On November 15, 2005, bar counsel moved to have the allegations in the petition for discipline against the respondent deemed admitted pursuant to Section 3.15(e) of the Board of Bar Overseers Rules. The respondent received notice of bar counsel’s motion, but failed to respond. On November 29, 2005, the board notified the respondent that the allegations in the petition for discipline had been deemed admitted and that he had waived his right to present evidence in mitigation pursuant to Section 3.15(e) and (f) of the Board of Bar Overseers Rules. The notice from the board also informed the respondent that he could move for relief from default by filing a motion, supporting affidavit(s), and a proposed answer within twenty days, and that his failure to do so would foreclose him from denying the allegations in the petition or presenting evidence in mitigation. The respondent did not move for relief within twenty days or otherwise respond to this notice.

On March 20, 2006, upon the respondent’s default, the board voted to file an Information with the Supreme Judicial Court recommending that the respondent be disbarred. On April 3, 1996, the Board of Bar Overseers filed an Information recommending that the respondent be disbarred effective on the entry date of judgment.
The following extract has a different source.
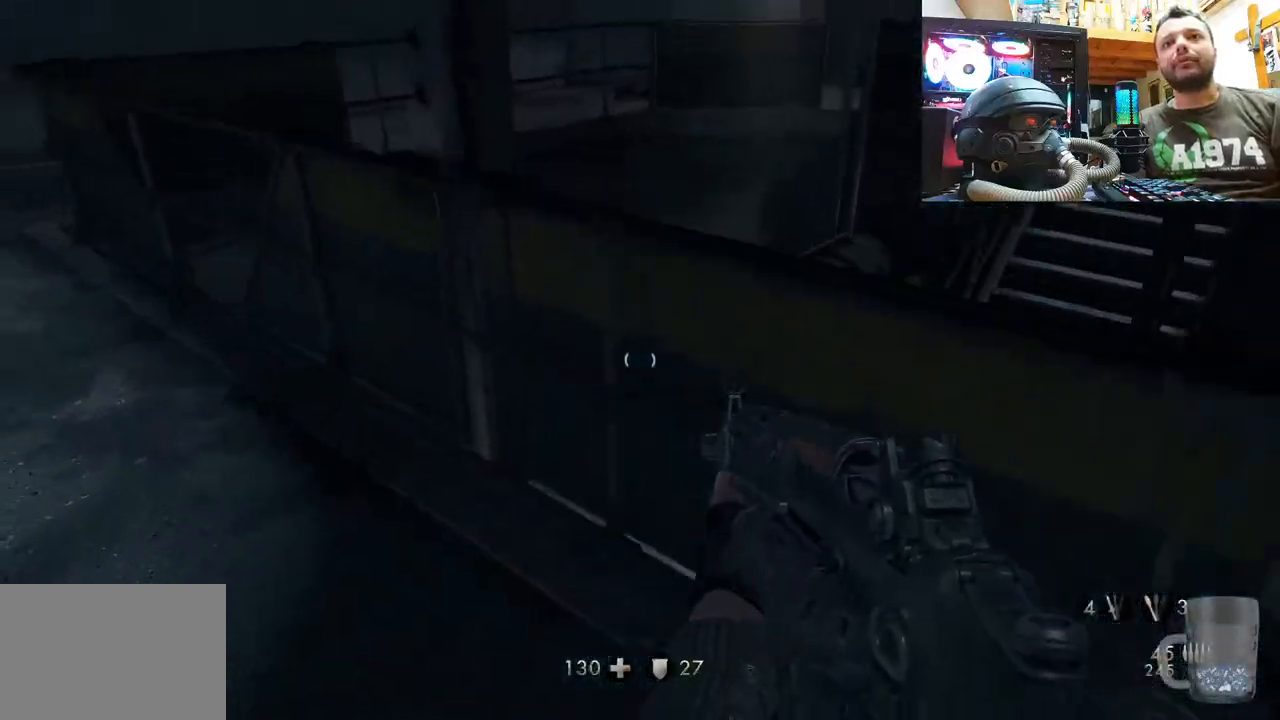
{"buttons": [], "left_stick": "up-left", "right_stick": "right", "events": [[100, "right_stick", "down-left"], [200, "L3", "down"], [283, "right_stick", "down-right"], [333, "right_stick", "center"], [483, "right_stick", "right"], [500, "L3", "up"]]}
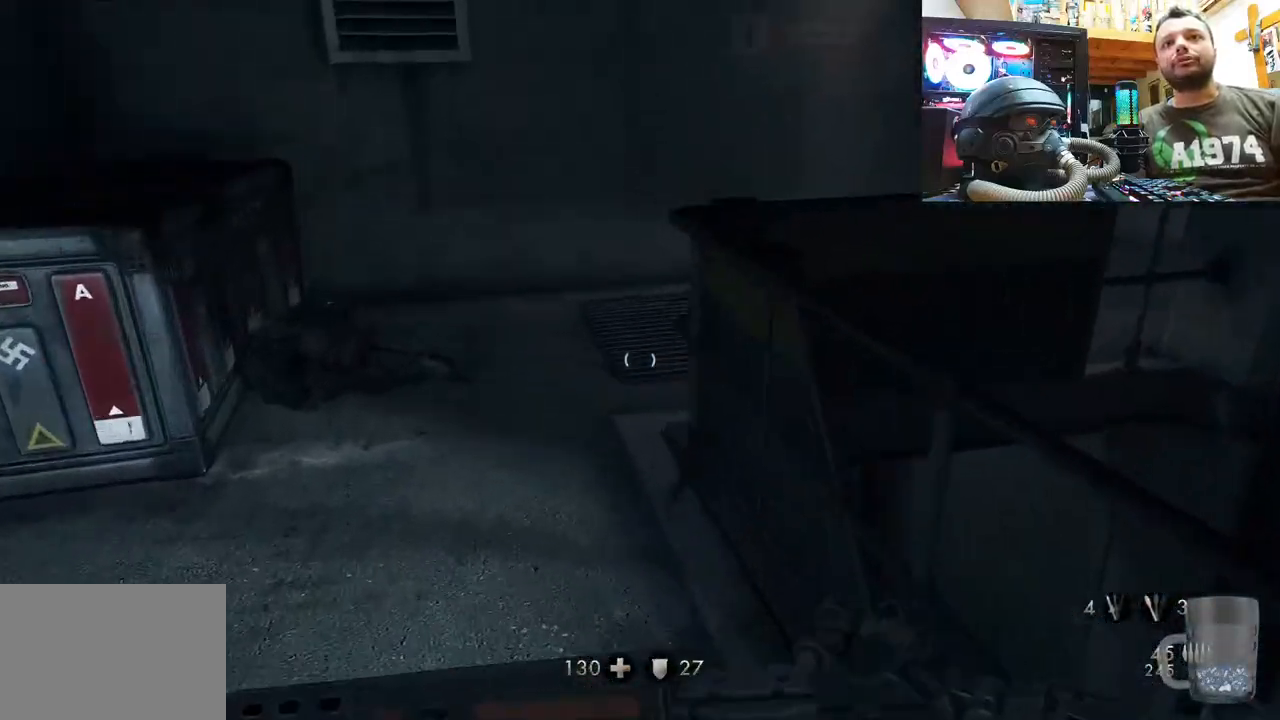
{"buttons": [], "left_stick": "up-left", "right_stick": "right", "events": [[367, "left_stick", "up"], [450, "left_stick", "up-left"]]}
The matter came before the Supreme Judicial Court for Suffolk County on April 21, 2006. The respondent did not appear for the hearing, but left a telephone message with the Court advising that he was unable to appear because of a medical condition. The county court ordered that, absent a letter from a physician describing the respondent’s medical condition and why it prevented him from attending the hearing on or before May 12, 2006, it would accept the recommendation of the board and impose an order of disbarment. The respondent failed to submit a letter from a physician by May 12, 2006. On July 18, 2006, the county court, Cowin, J., entered a judgment of disbarment.

1 The complete Order of the Court is available by contacting the Clerk of the Supreme Judicial Court for Suffolk County.

2 Compiled by the Board of Bar Overseers based on the record before the Court.